■ Problem 1:
Answer these questions from the dog-ownership thread below.
(a) Which dog was Tom's "baby girl"?
(b) In what month and year did the household get Keefer?
(c) How many of JeanKBBMMMAAN's dogs are GSDs?
■ Problem 2:
For each statement, say whether the dog-ownership thread below supports it. Give yes or no and quote the words that decide it.
(a) The first poster does the training with Halo.
(b) The household has kept two dogs at a time since 1986.
(c) JeanKBBMMMAAN finds the mixes more biddable than the GSD.
■ Problem 3: Turn the paragraph of the dog-ownership thread below that begins "We always had one dog at a time" into a short list that keeps its main facts.

■ Passage shown:
####################
I love my Keefer boy, who worships the ground I walk on, and I would definitely have another after he's gone. For us it just works well to have one of each, especially since the girls have always picked Tom as their special person and Keef picked me. If we had two males they might both bond more strongly to me than to Tom and I know that would be hard for him. It broke his heart when Dena died - she was his baby girl. :wub: I was so glad that Halo picked him too. She loves me and works well for me (I do all the training and we're racing in flyball together), but he's clearly the "one", just like I am for Keefer. It's nice that we each have a dog of our own.

We always had one dog at a time from 1986 (Sneaker) to 2000 (Cassidy), and then for the first year that we had Dena, who we got in November 2004. Since getting Keefer in October 2005 we've had two dogs at a time, and are fortunate that they have always gotten along well.


----------



## JeanKBBMMMAAN (May 11, 2005)

I have multiple dogs, multiple females and only 1 is a GSD (she is a female). I think it would be easier, in general, with GSDs in a group, as my mixes are much less biddable than my GSD is. UNLESS, I had a Queen Bee GSD - I think they are insufferable. Would not want!
####################
■ Records:
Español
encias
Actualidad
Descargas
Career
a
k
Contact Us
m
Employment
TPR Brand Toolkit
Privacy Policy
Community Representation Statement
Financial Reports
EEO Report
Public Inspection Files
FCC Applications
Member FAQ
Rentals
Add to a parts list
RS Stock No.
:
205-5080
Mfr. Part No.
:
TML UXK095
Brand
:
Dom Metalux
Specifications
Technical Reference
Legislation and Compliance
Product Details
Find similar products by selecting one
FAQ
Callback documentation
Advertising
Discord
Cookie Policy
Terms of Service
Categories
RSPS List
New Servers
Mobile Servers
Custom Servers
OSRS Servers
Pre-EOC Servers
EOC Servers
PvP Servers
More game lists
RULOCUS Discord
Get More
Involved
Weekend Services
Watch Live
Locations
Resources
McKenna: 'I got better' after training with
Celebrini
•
####################
■ Answer area 1:
(a) Dena
(b) October 2005
(c) Only one, a female

■ Answer area 2:
(a) Yes: "I do all the training and we're racing in flyball together"
(b) No: "We always had one dog at a time from 1986 (Sneaker) to 2000 (Cassidy)"
(c) No: "my mixes are much less biddable than my GSD is"

■ Answer area 3:
- One dog at a time from 1986 (Sneaker) to 2000 (Cassidy)
- Still one dog during the first year with Dena, who arrived in November 2004
- Two dogs at a time since Keefer arrived in October 2005, and they have always gotten along well